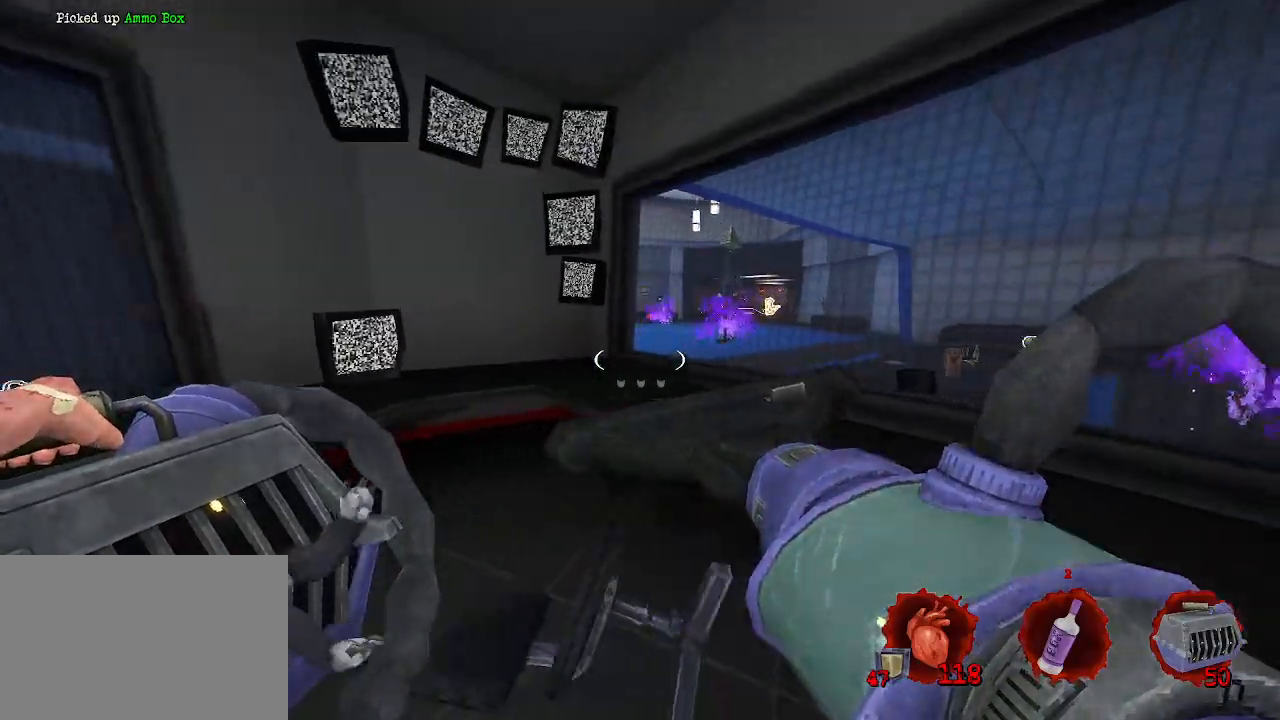
{"keys": ["s"], "mouse": [], "events": [[100, "d", "up"], [250, "s", "down"]]}
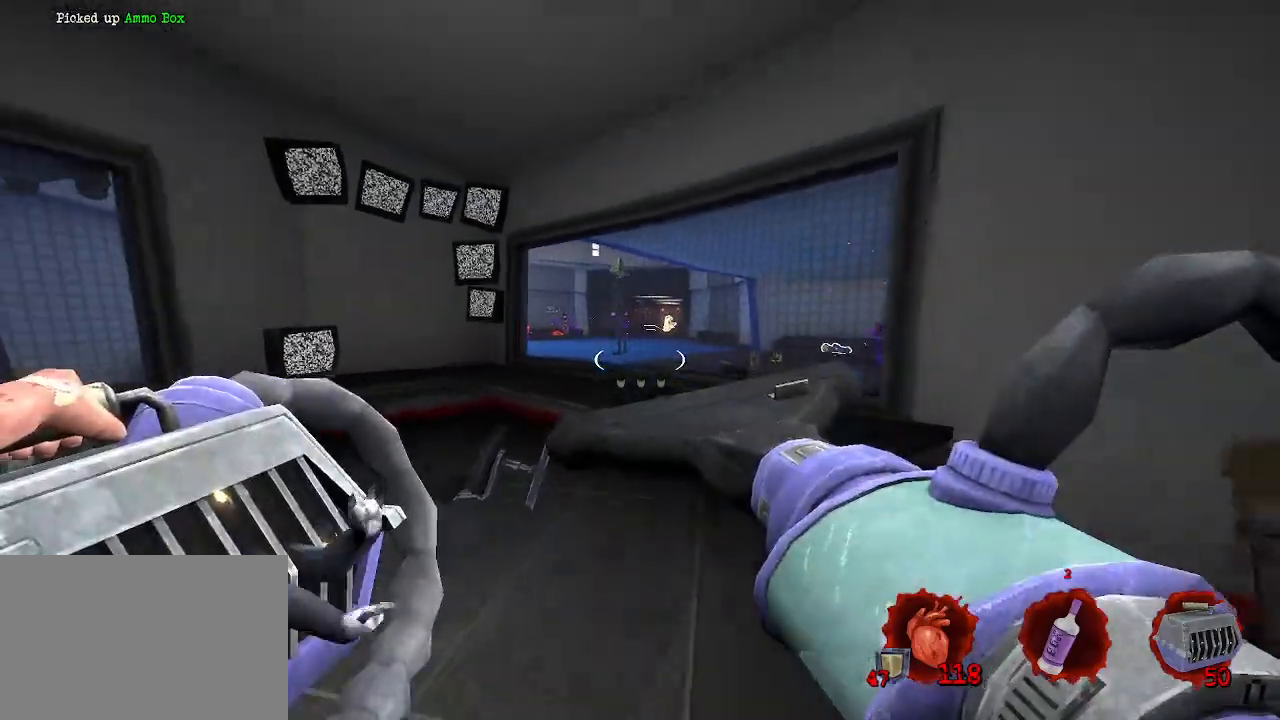
{"keys": ["q", "z"], "mouse": [], "events": [[167, "d", "down"], [217, "d", "up"], [217, "s", "up"], [350, "q", "down"], [500, "z", "down"]]}
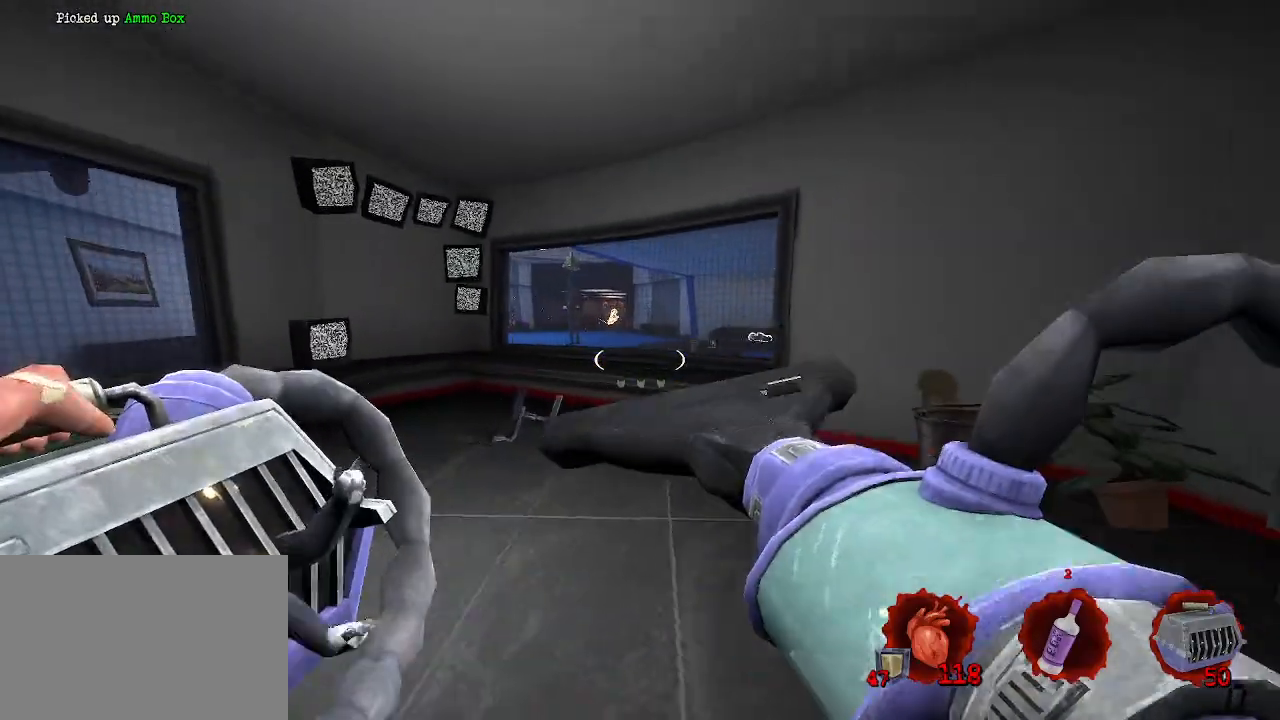
{"keys": [], "mouse": [], "events": [[500, "q", "up"], [500, "z", "up"]]}
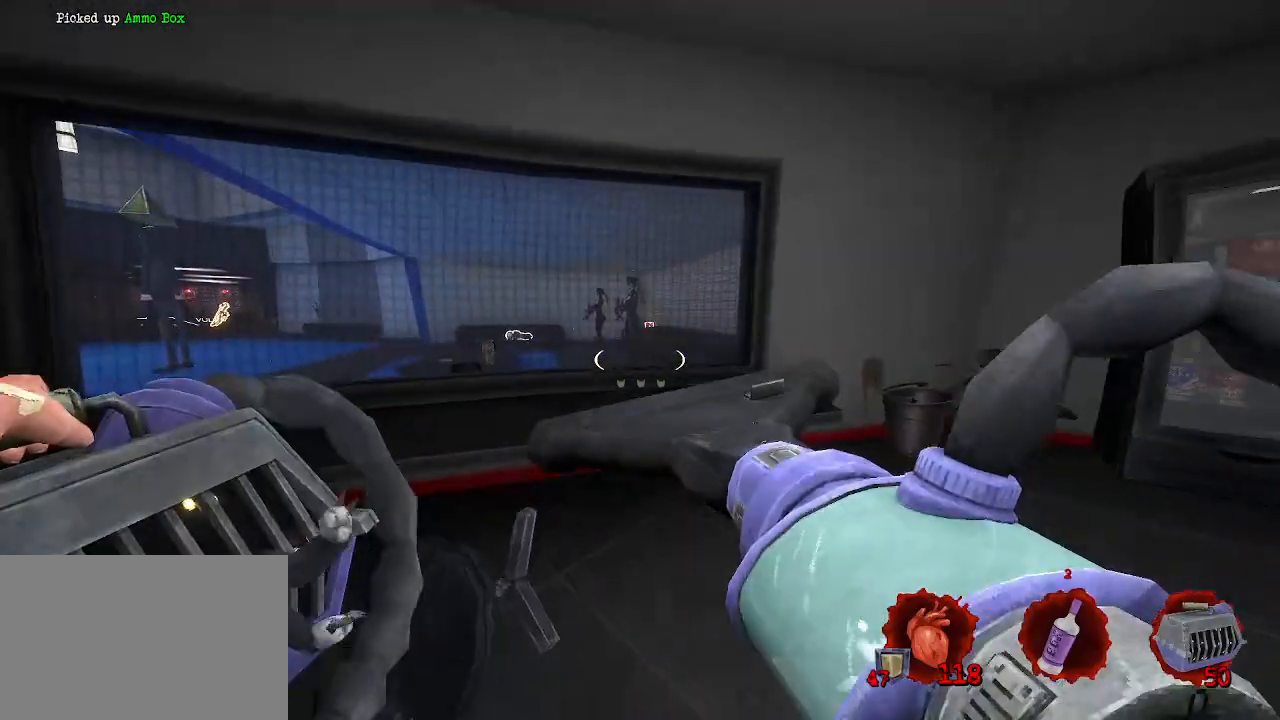
{"keys": ["z"], "mouse": [], "events": [[383, "z", "down"]]}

▶ [ASSIGNMENT] Give the number of lines in the listing that include the word "down", without any added words.

▶ [RESULT OF THE EXERCISE] 3